ABOUT THIS EXERCISE: Using only the records, tally the lines with "datauppsättningen" in them and state that total by itself.

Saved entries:
━━━━━━━━━━━━━━━━━━━━

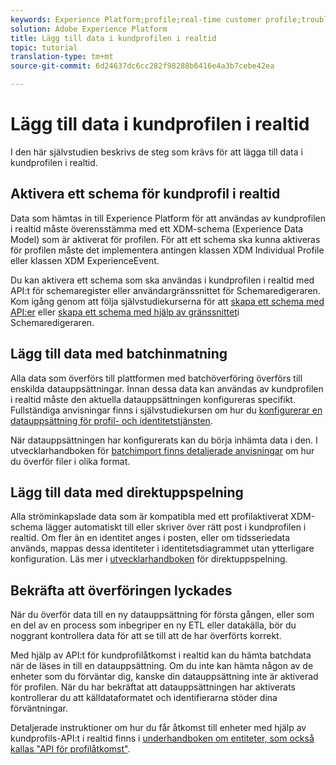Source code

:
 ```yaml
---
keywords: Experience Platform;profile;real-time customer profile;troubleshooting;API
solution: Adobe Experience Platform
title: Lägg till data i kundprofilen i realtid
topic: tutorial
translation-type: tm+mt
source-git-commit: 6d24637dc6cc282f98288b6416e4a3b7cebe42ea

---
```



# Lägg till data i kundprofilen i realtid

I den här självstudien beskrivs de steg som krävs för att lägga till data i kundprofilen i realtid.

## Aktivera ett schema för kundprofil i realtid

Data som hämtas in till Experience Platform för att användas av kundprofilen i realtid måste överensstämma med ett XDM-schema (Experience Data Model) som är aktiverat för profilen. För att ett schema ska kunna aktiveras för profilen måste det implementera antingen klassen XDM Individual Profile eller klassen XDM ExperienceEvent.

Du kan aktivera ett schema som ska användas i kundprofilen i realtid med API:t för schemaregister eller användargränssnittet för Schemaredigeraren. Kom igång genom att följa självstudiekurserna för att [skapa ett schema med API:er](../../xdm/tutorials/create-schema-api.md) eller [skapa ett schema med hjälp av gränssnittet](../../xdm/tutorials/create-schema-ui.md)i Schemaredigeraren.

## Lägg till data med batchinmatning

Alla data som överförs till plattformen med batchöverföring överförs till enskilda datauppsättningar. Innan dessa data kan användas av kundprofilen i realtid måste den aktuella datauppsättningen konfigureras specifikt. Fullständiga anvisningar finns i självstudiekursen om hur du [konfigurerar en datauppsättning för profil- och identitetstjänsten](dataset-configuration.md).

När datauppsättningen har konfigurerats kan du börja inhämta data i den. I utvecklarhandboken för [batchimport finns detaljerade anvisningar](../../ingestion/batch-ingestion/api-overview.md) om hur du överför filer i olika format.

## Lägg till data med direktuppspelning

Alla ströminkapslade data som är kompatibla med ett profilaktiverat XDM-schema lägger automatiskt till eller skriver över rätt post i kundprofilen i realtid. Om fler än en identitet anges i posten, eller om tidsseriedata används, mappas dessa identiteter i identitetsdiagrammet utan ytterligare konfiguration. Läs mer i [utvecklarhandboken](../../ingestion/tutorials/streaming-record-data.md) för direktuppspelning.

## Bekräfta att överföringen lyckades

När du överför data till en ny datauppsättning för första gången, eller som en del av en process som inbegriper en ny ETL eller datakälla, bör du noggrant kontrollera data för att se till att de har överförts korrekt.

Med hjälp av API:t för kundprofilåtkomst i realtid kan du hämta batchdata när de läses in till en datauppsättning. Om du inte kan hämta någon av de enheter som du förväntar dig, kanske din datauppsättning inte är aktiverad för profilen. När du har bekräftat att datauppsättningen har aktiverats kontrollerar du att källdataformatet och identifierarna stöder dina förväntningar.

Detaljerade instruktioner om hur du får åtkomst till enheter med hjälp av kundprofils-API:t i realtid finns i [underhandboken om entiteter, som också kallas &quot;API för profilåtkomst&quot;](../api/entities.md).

━━━━━━━━━━━━━━━━━━━━

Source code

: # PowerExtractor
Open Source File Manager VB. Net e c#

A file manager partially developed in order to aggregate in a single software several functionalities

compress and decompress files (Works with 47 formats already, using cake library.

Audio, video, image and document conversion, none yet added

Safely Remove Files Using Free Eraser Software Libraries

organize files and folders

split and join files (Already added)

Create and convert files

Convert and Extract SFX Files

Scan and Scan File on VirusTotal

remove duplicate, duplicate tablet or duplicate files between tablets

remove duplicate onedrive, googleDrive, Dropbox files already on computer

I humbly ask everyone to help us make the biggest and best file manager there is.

━━━━━━━━━━━━━━━━━━━━

COMPLETED EXERCISE: 3